Sunday, July 18, 2010

Immigration Politics: Handling the Details

Immigration is the single biggest issue facing the US right now.  Reducing immigration needs to become the top priority of everyone not mentally wedded to the left.  Increasing numbers of moderates, reactionaries, and conservatives agree on this point.  Beyond that, many things are still in question.  Do we seek a reduction in immigration in general, or just better enforcement to reduce illegal immigration?

Assuming (hopefully) that it is the former, are we shooting for a measured reduction in immigration, or a total moratorium?  

When talking about reducing legal immigration, are we talking merely about reducing or abolishing immigrant visa programs (i.e., reducing future legal immigration) or are we talking about canceling term-limited visas early (i.e., sending resident aliens home)?  (I'm leaving non-immigrant visas out of this as non-germane; it is legitimate, though off-topic, for conservatives to want to reduce the numbers of tourists, foreign students, etc.)
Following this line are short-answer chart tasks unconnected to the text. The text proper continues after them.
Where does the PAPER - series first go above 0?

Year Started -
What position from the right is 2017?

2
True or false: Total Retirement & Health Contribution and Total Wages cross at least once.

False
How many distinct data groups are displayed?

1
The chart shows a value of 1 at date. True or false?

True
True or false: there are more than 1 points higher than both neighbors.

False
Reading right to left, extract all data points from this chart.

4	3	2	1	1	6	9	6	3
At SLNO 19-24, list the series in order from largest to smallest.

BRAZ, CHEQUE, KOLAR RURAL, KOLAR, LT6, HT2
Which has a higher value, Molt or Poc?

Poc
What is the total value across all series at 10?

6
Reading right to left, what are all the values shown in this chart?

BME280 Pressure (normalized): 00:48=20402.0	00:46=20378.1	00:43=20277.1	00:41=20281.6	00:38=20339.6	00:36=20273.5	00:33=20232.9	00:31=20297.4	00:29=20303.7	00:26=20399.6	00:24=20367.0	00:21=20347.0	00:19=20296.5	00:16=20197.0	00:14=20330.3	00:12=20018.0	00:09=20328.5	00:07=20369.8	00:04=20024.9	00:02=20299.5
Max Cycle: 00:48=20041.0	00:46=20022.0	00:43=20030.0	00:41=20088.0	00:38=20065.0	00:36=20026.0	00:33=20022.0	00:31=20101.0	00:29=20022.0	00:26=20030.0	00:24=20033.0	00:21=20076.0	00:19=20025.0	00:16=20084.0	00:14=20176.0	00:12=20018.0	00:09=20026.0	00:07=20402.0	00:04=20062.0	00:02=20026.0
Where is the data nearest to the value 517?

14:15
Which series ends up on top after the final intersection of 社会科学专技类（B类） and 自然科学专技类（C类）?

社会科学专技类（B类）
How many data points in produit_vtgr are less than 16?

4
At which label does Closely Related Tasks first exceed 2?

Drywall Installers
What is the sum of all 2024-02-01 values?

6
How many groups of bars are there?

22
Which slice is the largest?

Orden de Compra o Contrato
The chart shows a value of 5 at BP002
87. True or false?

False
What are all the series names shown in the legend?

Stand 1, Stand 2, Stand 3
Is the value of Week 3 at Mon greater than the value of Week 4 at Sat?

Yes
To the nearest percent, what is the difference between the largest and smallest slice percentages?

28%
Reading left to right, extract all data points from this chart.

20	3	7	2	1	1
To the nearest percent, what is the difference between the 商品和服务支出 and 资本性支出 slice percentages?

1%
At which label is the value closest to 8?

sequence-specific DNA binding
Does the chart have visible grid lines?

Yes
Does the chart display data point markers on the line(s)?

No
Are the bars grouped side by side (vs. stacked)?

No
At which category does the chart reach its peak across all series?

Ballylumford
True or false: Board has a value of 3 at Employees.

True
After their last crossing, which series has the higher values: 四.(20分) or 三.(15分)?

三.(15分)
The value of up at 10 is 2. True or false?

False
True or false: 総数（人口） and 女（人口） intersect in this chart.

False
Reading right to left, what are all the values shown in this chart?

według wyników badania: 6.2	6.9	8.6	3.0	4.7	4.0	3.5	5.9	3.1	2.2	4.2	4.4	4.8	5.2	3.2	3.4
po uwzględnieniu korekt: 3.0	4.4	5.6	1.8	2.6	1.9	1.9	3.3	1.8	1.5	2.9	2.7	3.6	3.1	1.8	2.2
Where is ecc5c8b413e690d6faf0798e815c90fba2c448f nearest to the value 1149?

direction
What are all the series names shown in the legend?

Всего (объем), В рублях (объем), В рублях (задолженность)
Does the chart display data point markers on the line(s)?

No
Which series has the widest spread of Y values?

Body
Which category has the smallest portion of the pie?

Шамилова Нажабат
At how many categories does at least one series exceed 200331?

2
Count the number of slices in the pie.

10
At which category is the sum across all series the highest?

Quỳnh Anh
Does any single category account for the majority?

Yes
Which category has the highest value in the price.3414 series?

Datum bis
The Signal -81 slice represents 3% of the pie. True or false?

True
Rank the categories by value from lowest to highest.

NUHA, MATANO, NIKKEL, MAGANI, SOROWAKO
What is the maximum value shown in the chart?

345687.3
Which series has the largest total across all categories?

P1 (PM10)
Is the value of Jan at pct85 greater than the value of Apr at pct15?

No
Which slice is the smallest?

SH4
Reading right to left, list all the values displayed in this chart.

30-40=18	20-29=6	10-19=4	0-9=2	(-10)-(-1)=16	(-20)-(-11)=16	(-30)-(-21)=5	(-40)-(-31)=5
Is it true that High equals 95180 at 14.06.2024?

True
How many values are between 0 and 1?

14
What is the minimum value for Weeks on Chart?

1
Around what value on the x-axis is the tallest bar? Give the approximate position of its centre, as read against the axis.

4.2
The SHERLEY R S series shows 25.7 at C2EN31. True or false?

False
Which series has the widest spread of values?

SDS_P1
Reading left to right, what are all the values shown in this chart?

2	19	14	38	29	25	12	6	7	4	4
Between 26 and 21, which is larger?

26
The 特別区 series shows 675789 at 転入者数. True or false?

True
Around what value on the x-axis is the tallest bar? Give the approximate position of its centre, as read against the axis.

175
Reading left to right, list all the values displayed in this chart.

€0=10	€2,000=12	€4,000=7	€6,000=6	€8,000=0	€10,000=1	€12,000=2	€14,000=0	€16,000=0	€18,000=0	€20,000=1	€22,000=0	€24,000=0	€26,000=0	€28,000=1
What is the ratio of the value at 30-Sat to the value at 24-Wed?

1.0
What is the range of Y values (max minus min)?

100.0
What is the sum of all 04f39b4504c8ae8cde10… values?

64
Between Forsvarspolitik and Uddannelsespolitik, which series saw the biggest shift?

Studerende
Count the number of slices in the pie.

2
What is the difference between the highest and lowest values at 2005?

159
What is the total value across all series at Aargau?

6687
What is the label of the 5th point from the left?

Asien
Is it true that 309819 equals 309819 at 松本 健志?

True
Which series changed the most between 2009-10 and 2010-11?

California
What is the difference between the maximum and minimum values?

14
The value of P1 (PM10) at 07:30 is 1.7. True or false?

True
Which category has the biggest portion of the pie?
We don't all need to agree on these questions.  In fact, it may be better if we don't (assuming we won't spend too much energy excoriating each other or, worse yet, "reading each other out").  The reason is, if a small group, vocally but politely, advocates the cancel-visas-and-send-them-home position, everyone who wants to honor those visas until the end of their lives, while reducing or stopping new visas, looks moderate by comparison.  (Incidentally, that is my position:  Honor all extant visas unless they would be canceled under old policies, e.g. for criminal activity.  Abolish or suspend all programs issuing new visas.)

Once we have charted a broad course for reduction of immigration, we can argue about the details.  Don't ask your conservative friends if they want to reduce immigration.  Give them more credit than that!  Instead ask them if they prefer a reduction or a moratorium.  Ask them if there are any visa programs they would continue, or if perhaps there are any types of visas they would pull retroactively.

Cooperating with other conservatives goes way beyond basic respect for your neighbors.  I respect every Jewish, Christian, and polytheist religionist.  They may have deep religious reasons to tolerate or even advocate open borders.  I advise you to respect that, but don't mistake anyone who is happy with mass immigration for a conservative.  

Bottom Line:  Legitimize and normalize restrictionism, with everything you say and write.

2 comments:

TAS said...

Interesting points. Everyone's talking about ending illegal immigration, but few people ever broach the topic of ending or restricting legal immigration.

B Lode said...

Everyone's talking about ending illegal immigration, but few people ever broach the topic of ending or restricting legal immigration.

It's sadly overlooked. Lawrence Auster (whom I am tremendously ambivalent about) sad that he was skipping over the obvious rightist candidate - Chuck Baldwin - because Baldwin was always on about 9/11 Truth and side issues, and not about legal immigration. Baldwin & Castle did oppose illegal immigration, but that's not enough.

Auster ended up writing in Tom Tancredo. Good for him. I'm not ambivalent about Congressman Tancredo.